Sykes would love to approve a map that would last for a decade, but could not vote for one he considered so unfair, he said.

All three statewide Republican officeholders on the commission expressed discomfort with the outcome, but supported it anyway.

“Though our votes are different I share the deep disappointment that co-chair Sykes just expressed,” Secretary of State Frank LaRose said.

He, too, wanted a 10-year map created through bipartisan compromise, he said.

“Not enough members of this commission wanted to come along with that effort,” LaRose said. “I’m casting my yes vote with great unease.”

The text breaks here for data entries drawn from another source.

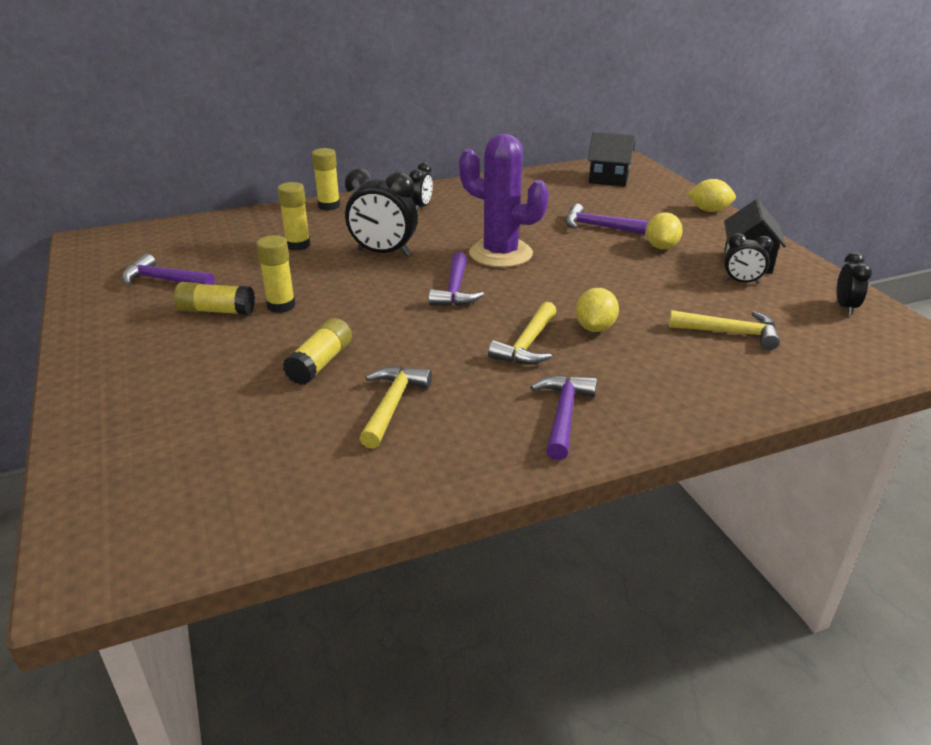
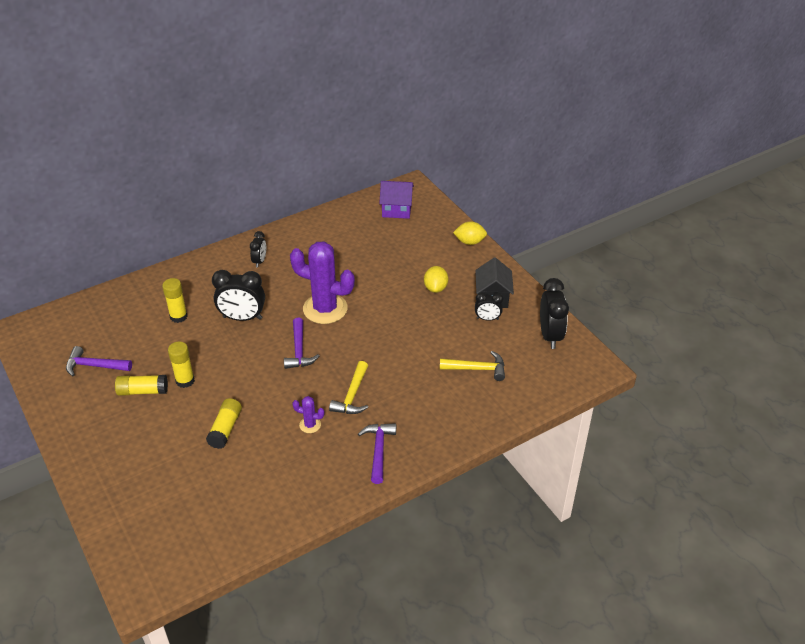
camera: 10 degrees left, 10 degrees up
yellow glue stick [312,148,340,211] -> none
yellow hammer [359,366,432,449] -> none
purple hammer [565,204,648,234] -> none
yellow lemon [576,288,619,332] -> none
black house [588,132,635,186] -> purple house [379,181,414,219]
black clock [836,252,872,315] -> black clock [540,278,569,349], size x1.79
none -> purple cactus [292,396,325,433]

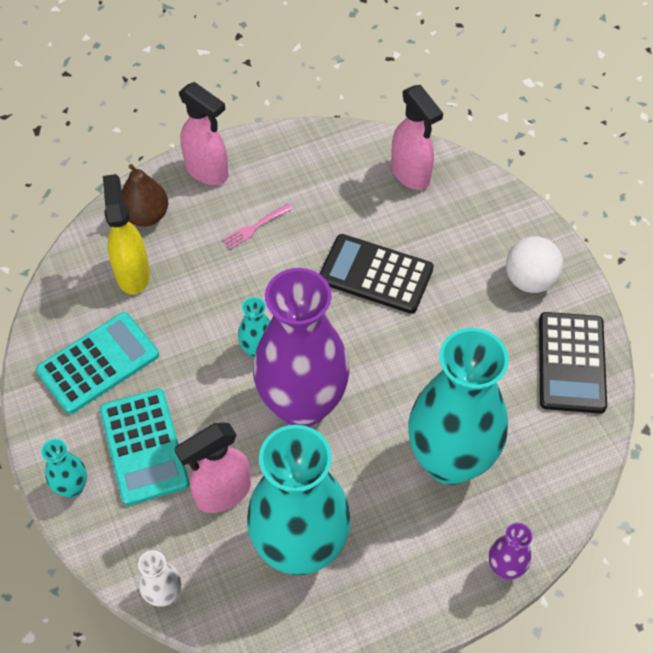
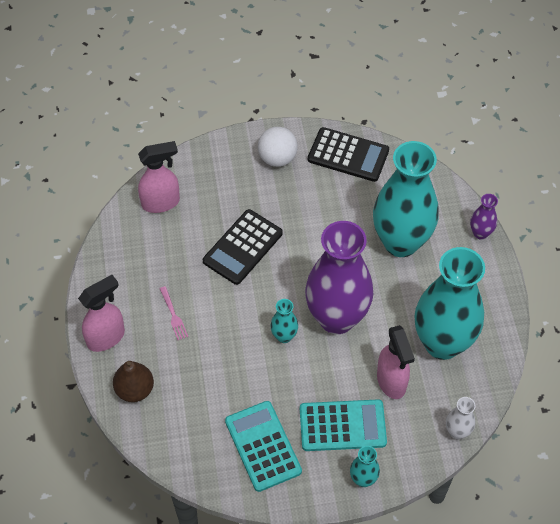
camera: 75 degrees left, 0 degrees up
yellow spray bottle [103,174,150,295] -> none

Earlier in the evening, Gov. Mike DeWine told reporters that he was willing to break the midnight deadline to secure a bipartisan compromise. Near midnight, he acknowledged that he was wrong to think that was possible.

“I am deeply disappointed at where we are tonight,” DeWine said. “I know that this committee could’ve produced a more clearly constitutional bill.”

After talking to Democratic and Republican legislative leaders, it was clear no agreement would be reached, he said.

“We know that this matter will be in court,” DeWine said.

Auditor Keith Faber said he, LaRose and DeWine spent hours trying to find common ground between the parties, and that he still believed it could have been done in private with more time. But to meet the deadline, “this is as good as it’s going to get today,” Faber said.

The amended map would create 23 “competitive” districts, in which the partisan breakdown is within 10 percentage points, he said: 12 leaning Democratic and 11 leaning Republican.

“If you’re striving for competitiveness that’s pretty darn good,” Faber said.

The maps as amended by Huffman’s proposal also passed by a 5-2 party-line vote. Under the constitutional amendment Ohio voters approved in 2015, maps approved without minority party support will have to be redrawn in four years.

Republicans and Democrats then submitted differing takes on whether the approved maps meet the requirement to reflect the state’s overall partisan breakdown, as shown by the previous decade’s election results. The commission finally adjourned half an hour into Thursday.